# Work order
Search the entries below for "29: (367, 309, 0.37)". Give that line and all the lines after it again, exactly, through the last, without pictures.

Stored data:

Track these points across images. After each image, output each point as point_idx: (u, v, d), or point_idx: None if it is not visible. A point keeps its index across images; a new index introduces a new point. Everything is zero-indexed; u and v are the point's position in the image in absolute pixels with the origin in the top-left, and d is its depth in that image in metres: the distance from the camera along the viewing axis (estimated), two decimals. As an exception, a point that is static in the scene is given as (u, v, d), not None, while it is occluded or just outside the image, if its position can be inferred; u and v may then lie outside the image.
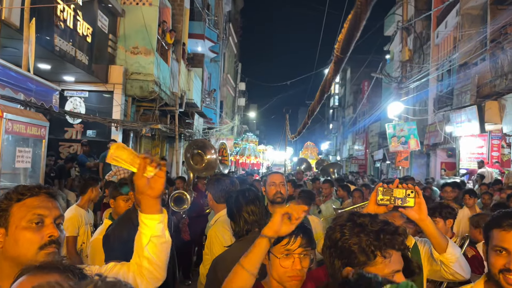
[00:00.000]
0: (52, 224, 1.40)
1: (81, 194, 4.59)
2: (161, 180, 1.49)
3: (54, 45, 8.39)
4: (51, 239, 1.37)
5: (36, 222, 1.38)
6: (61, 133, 11.27)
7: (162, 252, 1.54)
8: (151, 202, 1.50)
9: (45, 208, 1.41)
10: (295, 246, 1.74)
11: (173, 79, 14.01)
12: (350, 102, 43.78)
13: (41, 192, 1.44)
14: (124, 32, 11.80)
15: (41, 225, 1.39)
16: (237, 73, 36.30)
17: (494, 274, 1.66)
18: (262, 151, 25.04)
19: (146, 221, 1.51)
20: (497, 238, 1.66)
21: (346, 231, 1.39)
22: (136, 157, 1.47)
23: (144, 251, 1.51)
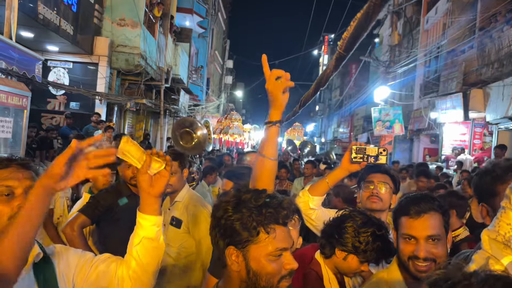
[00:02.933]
0: (22, 195, 1.37)
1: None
2: (164, 179, 1.45)
3: (37, 13, 8.13)
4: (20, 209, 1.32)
5: (5, 194, 1.36)
6: (43, 104, 11.05)
7: (152, 257, 1.49)
8: (150, 200, 1.46)
9: (15, 179, 1.37)
10: None
11: (159, 53, 13.77)
12: (337, 84, 43.78)
13: (11, 164, 1.40)
14: (111, 3, 11.49)
15: (11, 197, 1.36)
16: (225, 50, 35.87)
17: (404, 261, 1.70)
18: (248, 130, 24.99)
19: (141, 220, 1.47)
20: (405, 225, 1.68)
21: (229, 207, 1.31)
22: (142, 153, 1.43)
23: (133, 251, 1.47)
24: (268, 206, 1.29)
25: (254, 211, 1.28)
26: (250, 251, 1.28)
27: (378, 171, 2.40)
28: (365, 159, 2.11)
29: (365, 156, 2.12)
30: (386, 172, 2.43)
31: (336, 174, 2.26)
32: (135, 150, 1.41)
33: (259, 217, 1.27)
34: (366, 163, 2.13)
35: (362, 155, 2.12)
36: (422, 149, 17.79)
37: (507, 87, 10.67)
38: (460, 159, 11.80)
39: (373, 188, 2.38)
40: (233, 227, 1.28)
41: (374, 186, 2.37)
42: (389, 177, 2.42)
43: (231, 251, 1.30)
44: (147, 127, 16.13)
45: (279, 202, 1.31)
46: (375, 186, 2.37)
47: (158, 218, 1.48)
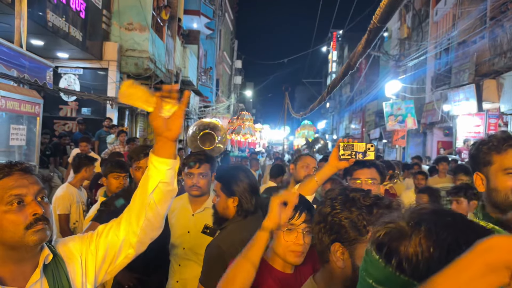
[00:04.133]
0: (33, 202, 1.32)
1: (75, 173, 4.54)
2: (180, 120, 1.39)
3: (47, 21, 8.21)
4: (35, 217, 1.29)
5: (17, 202, 1.31)
6: (55, 110, 11.16)
7: (166, 201, 1.48)
8: (167, 144, 1.42)
9: (22, 186, 1.32)
10: (300, 221, 1.71)
11: (168, 56, 13.81)
12: (347, 80, 43.40)
13: (13, 171, 1.35)
14: (118, 7, 11.56)
15: (22, 205, 1.31)
16: (234, 51, 35.91)
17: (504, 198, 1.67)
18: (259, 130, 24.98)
19: (158, 164, 1.42)
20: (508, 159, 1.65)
21: (337, 205, 1.33)
22: (150, 95, 1.34)
23: (150, 199, 1.43)
24: (378, 206, 1.31)
25: (364, 210, 1.30)
26: (357, 249, 1.28)
27: (364, 166, 2.33)
28: (353, 156, 2.10)
29: (353, 152, 2.10)
30: (372, 165, 2.36)
31: (324, 172, 2.24)
32: (141, 92, 1.34)
33: (369, 216, 1.29)
34: (355, 160, 2.11)
35: (350, 152, 2.10)
36: (436, 143, 17.58)
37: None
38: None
39: (361, 185, 2.31)
40: (341, 224, 1.30)
41: (362, 184, 2.32)
42: (376, 170, 2.37)
43: (337, 248, 1.31)
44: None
45: (389, 203, 1.33)
46: (363, 184, 2.31)
47: (175, 161, 1.45)
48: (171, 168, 1.44)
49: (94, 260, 1.44)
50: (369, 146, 2.12)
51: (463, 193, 3.73)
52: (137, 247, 1.48)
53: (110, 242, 1.46)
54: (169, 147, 1.42)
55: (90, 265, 1.44)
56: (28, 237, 1.28)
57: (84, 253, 1.44)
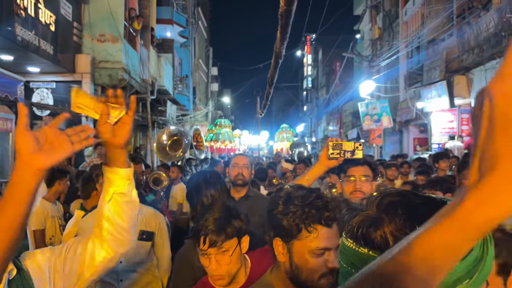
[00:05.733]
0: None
1: (48, 187, 4.45)
2: (127, 126, 1.33)
3: (15, 35, 8.05)
4: None
5: None
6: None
7: (125, 213, 1.38)
8: (115, 152, 1.34)
9: None
10: (206, 247, 1.69)
11: (142, 66, 13.72)
12: (323, 83, 43.97)
13: None
14: (89, 19, 11.43)
15: None
16: (209, 58, 35.89)
17: None
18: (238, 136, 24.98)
19: (110, 175, 1.36)
20: None
21: (281, 203, 1.40)
22: (97, 102, 1.29)
23: (105, 209, 1.36)
24: (312, 206, 1.36)
25: (299, 210, 1.36)
26: (294, 245, 1.37)
27: (358, 164, 2.43)
28: (342, 155, 2.18)
29: (342, 151, 2.18)
30: (365, 163, 2.47)
31: (315, 171, 2.30)
32: (89, 100, 1.29)
33: (302, 215, 1.35)
34: (344, 158, 2.19)
35: (339, 151, 2.18)
36: (412, 140, 17.91)
37: (489, 71, 10.80)
38: (448, 146, 11.85)
39: (355, 182, 2.43)
40: (280, 222, 1.38)
41: (356, 181, 2.43)
42: (369, 167, 2.47)
43: (278, 243, 1.40)
44: (137, 140, 16.05)
45: (324, 204, 1.38)
46: (357, 181, 2.43)
47: (127, 170, 1.37)
48: (125, 177, 1.37)
49: (61, 275, 1.37)
50: (357, 145, 2.21)
51: (439, 186, 3.81)
52: (104, 263, 1.41)
53: (78, 256, 1.39)
54: (119, 155, 1.35)
55: (58, 280, 1.36)
56: None
57: (52, 267, 1.37)
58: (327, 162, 2.21)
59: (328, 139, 2.26)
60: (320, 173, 2.32)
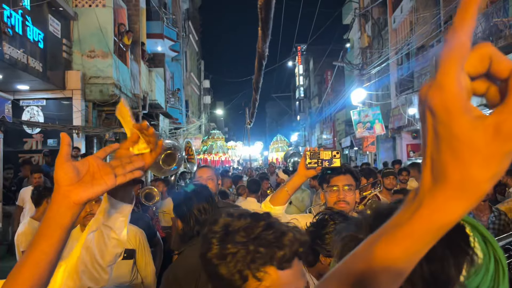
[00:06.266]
0: None
1: (36, 206, 4.36)
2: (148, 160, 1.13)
3: (3, 53, 8.02)
4: None
5: None
6: (20, 144, 10.84)
7: (108, 250, 1.23)
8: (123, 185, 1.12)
9: None
10: None
11: (134, 81, 13.69)
12: (315, 92, 44.16)
13: None
14: (78, 36, 11.42)
15: None
16: (201, 71, 35.97)
17: None
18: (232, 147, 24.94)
19: (108, 206, 1.21)
20: None
21: (215, 242, 0.99)
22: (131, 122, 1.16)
23: (88, 237, 1.24)
24: (260, 242, 0.96)
25: (241, 249, 0.95)
26: None
27: (340, 173, 2.38)
28: (319, 164, 2.14)
29: (319, 160, 2.14)
30: (348, 171, 2.43)
31: (294, 181, 2.26)
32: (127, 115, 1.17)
33: (246, 257, 0.95)
34: (321, 167, 2.16)
35: (317, 160, 2.14)
36: (405, 146, 17.95)
37: (478, 76, 10.87)
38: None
39: (338, 192, 2.38)
40: (217, 269, 0.97)
41: (339, 190, 2.38)
42: (351, 176, 2.43)
43: None
44: (130, 156, 15.95)
45: (278, 237, 0.96)
46: (341, 191, 2.37)
47: (128, 206, 1.22)
48: (122, 214, 1.20)
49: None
50: (335, 153, 2.17)
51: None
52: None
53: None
54: (125, 189, 1.18)
55: None
56: None
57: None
58: (305, 172, 2.18)
59: (305, 149, 2.22)
60: (300, 183, 2.29)
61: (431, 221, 0.49)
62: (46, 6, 9.85)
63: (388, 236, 0.54)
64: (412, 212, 0.51)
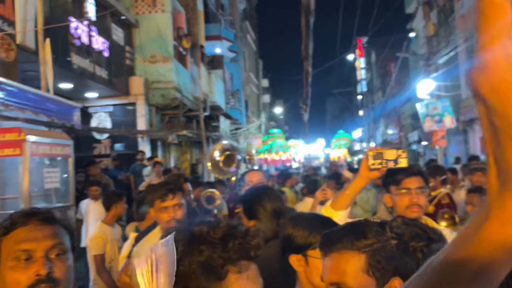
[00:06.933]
0: (41, 259, 1.15)
1: (106, 211, 4.49)
2: None
3: (71, 64, 8.42)
4: (38, 278, 1.12)
5: (24, 259, 1.15)
6: (90, 150, 11.37)
7: None
8: None
9: (33, 240, 1.17)
10: None
11: (194, 84, 13.93)
12: (378, 86, 42.81)
13: (30, 220, 1.19)
14: (140, 42, 11.80)
15: (30, 262, 1.15)
16: (259, 70, 36.11)
17: None
18: (293, 146, 24.74)
19: None
20: None
21: (182, 248, 0.98)
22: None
23: None
24: (234, 237, 0.99)
25: (218, 246, 0.97)
26: None
27: (412, 174, 2.21)
28: (384, 165, 1.95)
29: (383, 161, 1.95)
30: (419, 173, 2.26)
31: (356, 184, 2.10)
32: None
33: (226, 253, 0.96)
34: (386, 168, 1.97)
35: (381, 161, 1.95)
36: (478, 140, 16.77)
37: None
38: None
39: (410, 196, 2.21)
40: (191, 272, 0.96)
41: (411, 194, 2.20)
42: (423, 179, 2.26)
43: None
44: (192, 157, 16.27)
45: (245, 231, 1.00)
46: (413, 194, 2.20)
47: None
48: None
49: None
50: (400, 152, 1.97)
51: None
52: None
53: None
54: None
55: None
56: None
57: None
58: (368, 174, 2.00)
59: (368, 149, 2.06)
60: (362, 186, 2.12)
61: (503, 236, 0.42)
62: (109, 15, 10.24)
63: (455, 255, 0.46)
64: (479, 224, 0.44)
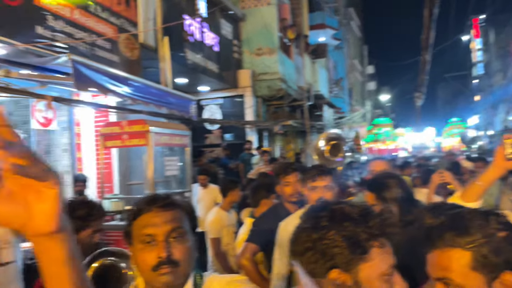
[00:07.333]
0: (162, 243, 1.27)
1: (223, 197, 4.79)
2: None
3: (186, 59, 9.02)
4: (160, 260, 1.25)
5: (147, 242, 1.28)
6: (202, 139, 12.11)
7: None
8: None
9: (154, 225, 1.29)
10: None
11: (298, 74, 14.02)
12: (497, 68, 38.83)
13: (152, 208, 1.32)
14: (247, 35, 12.18)
15: (153, 245, 1.28)
16: (364, 57, 34.97)
17: None
18: (401, 134, 23.67)
19: None
20: None
21: (326, 222, 1.08)
22: None
23: None
24: (372, 215, 1.09)
25: (360, 222, 1.07)
26: (361, 271, 1.06)
27: None
28: None
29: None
30: None
31: (489, 174, 1.93)
32: None
33: (368, 229, 1.07)
34: None
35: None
36: None
37: None
38: None
39: None
40: (335, 245, 1.07)
41: None
42: None
43: (336, 275, 1.07)
44: (296, 147, 16.43)
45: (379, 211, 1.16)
46: None
47: None
48: None
49: None
50: None
51: None
52: None
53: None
54: None
55: None
56: (154, 279, 1.27)
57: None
58: (504, 164, 1.83)
59: (504, 136, 1.85)
60: (497, 176, 1.95)
61: None
62: (218, 11, 10.74)
63: None
64: None
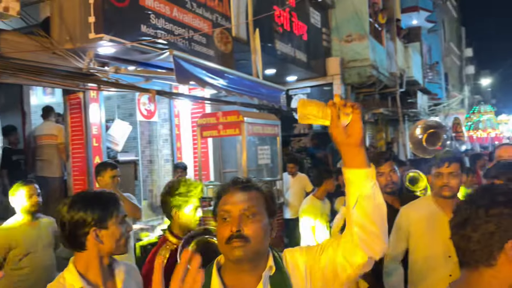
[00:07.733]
0: (235, 219, 1.41)
1: (317, 186, 4.84)
2: (358, 123, 1.31)
3: (275, 50, 9.12)
4: (232, 234, 1.39)
5: (223, 218, 1.44)
6: (290, 129, 12.21)
7: (374, 217, 1.34)
8: (353, 152, 1.32)
9: (231, 203, 1.44)
10: None
11: (390, 60, 13.48)
12: None
13: (231, 189, 1.48)
14: (336, 23, 11.97)
15: (228, 220, 1.43)
16: (461, 39, 32.50)
17: None
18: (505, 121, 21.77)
19: (351, 176, 1.34)
20: None
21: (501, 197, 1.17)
22: (325, 107, 1.33)
23: (353, 214, 1.34)
24: None
25: None
26: None
27: None
28: None
29: None
30: None
31: None
32: (316, 109, 1.33)
33: None
34: None
35: None
36: None
37: None
38: None
39: None
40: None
41: None
42: None
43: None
44: (387, 135, 15.87)
45: None
46: None
47: (368, 170, 1.34)
48: (368, 177, 1.33)
49: (316, 275, 1.43)
50: None
51: None
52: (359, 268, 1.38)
53: (330, 260, 1.41)
54: (356, 154, 1.32)
55: (314, 279, 1.43)
56: (227, 252, 1.41)
57: (309, 267, 1.44)
58: None
59: None
60: None
61: None
62: (307, 0, 10.68)
63: None
64: None
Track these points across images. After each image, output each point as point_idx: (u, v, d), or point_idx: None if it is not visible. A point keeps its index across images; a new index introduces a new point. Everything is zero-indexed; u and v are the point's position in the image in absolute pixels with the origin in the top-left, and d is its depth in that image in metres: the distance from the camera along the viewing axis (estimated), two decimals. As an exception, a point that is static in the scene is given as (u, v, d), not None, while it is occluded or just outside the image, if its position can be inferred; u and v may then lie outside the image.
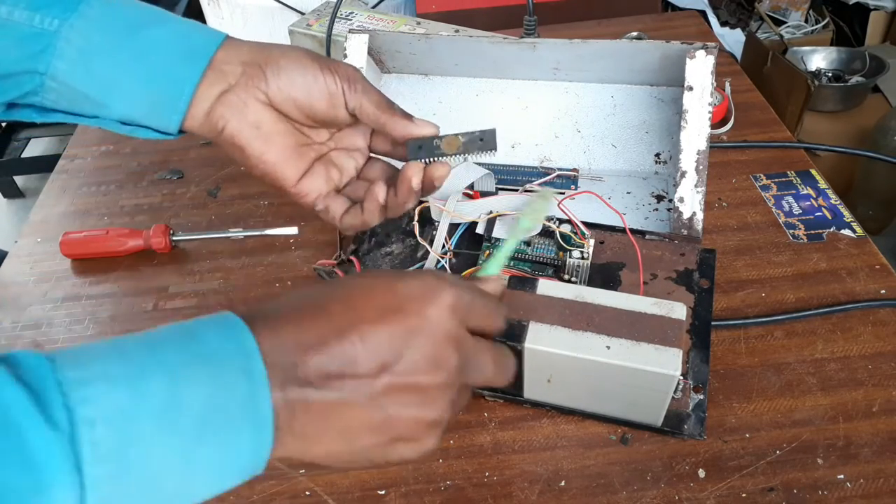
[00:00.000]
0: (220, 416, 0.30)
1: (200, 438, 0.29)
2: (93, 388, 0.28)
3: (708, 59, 0.61)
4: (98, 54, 0.43)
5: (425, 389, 0.34)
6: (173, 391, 0.29)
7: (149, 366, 0.29)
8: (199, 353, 0.30)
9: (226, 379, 0.30)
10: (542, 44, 0.66)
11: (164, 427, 0.29)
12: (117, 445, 0.27)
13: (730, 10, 1.92)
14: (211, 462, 0.30)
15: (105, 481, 0.27)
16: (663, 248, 0.61)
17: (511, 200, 0.64)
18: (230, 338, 0.31)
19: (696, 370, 0.54)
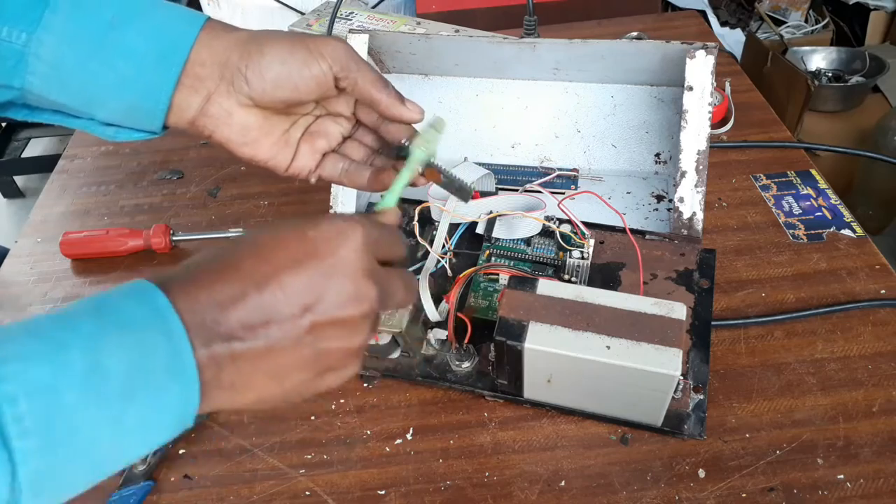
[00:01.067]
0: (144, 379, 0.31)
1: (127, 402, 0.30)
2: (10, 366, 0.28)
3: (708, 59, 0.61)
4: (69, 68, 0.42)
5: (349, 322, 0.36)
6: (93, 360, 0.30)
7: (65, 339, 0.30)
8: (115, 321, 0.31)
9: (146, 343, 0.31)
10: (542, 44, 0.66)
11: (88, 396, 0.29)
12: (42, 418, 0.28)
13: (730, 10, 1.92)
14: (140, 423, 0.31)
15: (34, 454, 0.28)
16: (663, 248, 0.61)
17: (511, 200, 0.64)
18: (145, 302, 0.32)
19: (696, 370, 0.54)
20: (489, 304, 0.58)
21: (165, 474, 0.53)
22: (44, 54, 0.41)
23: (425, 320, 0.57)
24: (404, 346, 0.56)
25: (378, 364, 0.58)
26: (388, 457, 0.53)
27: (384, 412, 0.56)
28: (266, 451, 0.54)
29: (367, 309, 0.37)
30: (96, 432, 0.30)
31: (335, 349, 0.36)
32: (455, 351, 0.56)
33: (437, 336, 0.57)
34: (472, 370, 0.56)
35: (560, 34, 0.77)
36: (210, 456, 0.54)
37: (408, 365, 0.57)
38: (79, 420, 0.29)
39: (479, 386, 0.55)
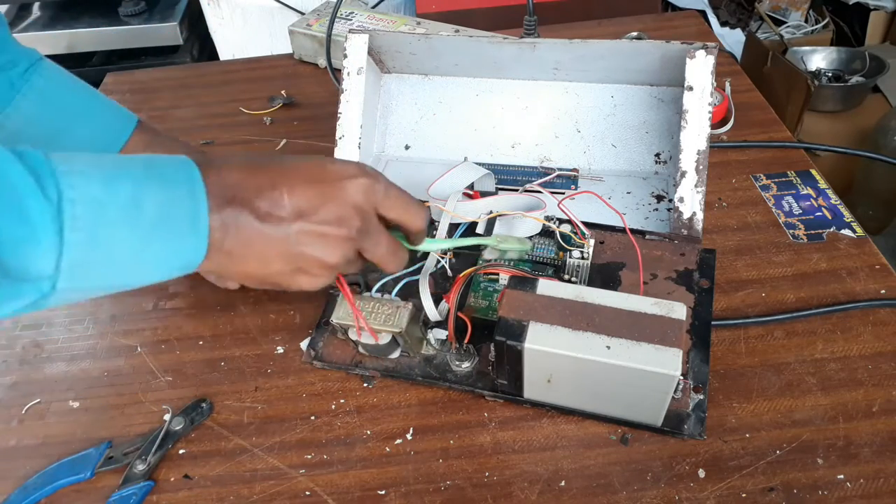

# Exercise solution
29: (367, 309, 0.37)
30: (96, 432, 0.30)
31: (335, 349, 0.36)
32: (455, 351, 0.56)
33: (437, 336, 0.57)
34: (472, 370, 0.56)
35: (560, 34, 0.77)
36: (210, 456, 0.54)
37: (408, 365, 0.57)
38: (79, 420, 0.29)
39: (479, 386, 0.55)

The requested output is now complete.